25th November 2015
Writing: Charles Page (Year 9)
Editing: Daniel Chapman (Year 12)
Year 9 boys were given the amazing opportunity to view an abridged adaptation of Romeo and Juliet, performed by the innovative and respected, Young Shakespeare Company.
Even 400 years or so after it was written, the tragedy of Romeo and Juliet still remains a dynamic and action-packed play which portrays the tragic consequences of fate onto unsuspecting characters. The Young Shakespeare Company however, added a pinch of humour to their performance by actively employing the suggestions of the eager audience on what characteristics and personalities the actors should adopt and then acting out a certain scene in that way - with comic consequences! My personal favourite was when Lord Capulet and Tybalt acted out a particularly violent scene in a Teletubbies style, to gales of laughter from students and teachers alike.[IMAGE:cf51be86]
Amongst all of the laughter and excitement, we learned how to use our surroundings to create an atmosphere and to make our characters stand out. For example, the actors had nothing but a table and a few small props, which they used to great effect (like stabbing each other with cooking utensils in the fight between Romeo and Tybalt). This meant that they had to move around a lot to create a sense of the area and to interact with the audience to really show off their characters' personality.

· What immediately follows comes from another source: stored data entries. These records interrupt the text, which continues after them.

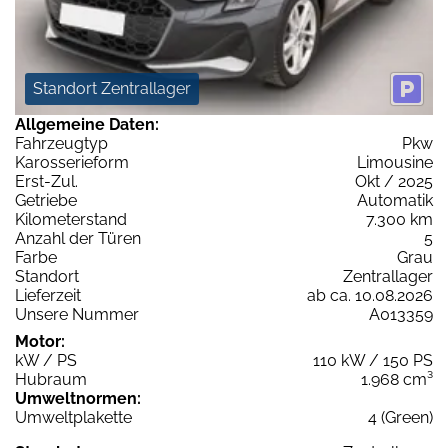
Standort Zentrallager
Allgemeine Daten:
Fahrzeugtyp
Pkw
Karosserieform
Limousine
Erst-Zul.
Okt / 2025
Getriebe
Automatik
Kilometerstand
7.300 km
Anzahl der Türen
5
Farbe
Grau
Standort
Zentrallager
Lieferzeit
ab ca. 10.08.2026
Unsere Nummer
A013359
Motor:
kW / PS
110 kW / 150 PS
Hubraum
1.968 cm³
Umweltnormen:
Umweltplakette
4 (Green)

We also saw how characters should be presented both physically and emotionally on stage, and how different character's actions must seamlessly interact on stage to prevent causing confusion or a lack of direction. This was presented to us when the Montague and Capulet families were in a bitter argument. We saw how their contrasting actions added a sense of foreboding, which eventually led to a fully-fledged fight, with Tybalt having an ice cream dumped onto his head, much to the initial surprise and amusement of the audience, and Mercutio tragically dying off scene. We also learned about how to stage fight, throwing convincing, but thankfully fake, punches and kicks!

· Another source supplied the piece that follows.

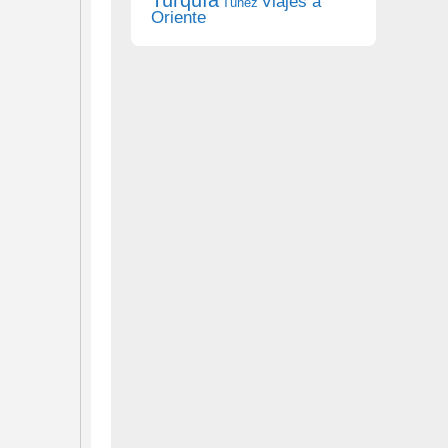
Viajes a
Túnez
Oriente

Overall, it was a very instructive and interesting performance. We learnt about a lot including how to use your surroundings effectively, and use gesture and posture to create a powerful performance. I would personally, on behalf of Year 9, like to thank the English Team for organising this very instructive, interesting and humorous performance; and the Young Shakespeare Company for putting on such an exciting and interesting production.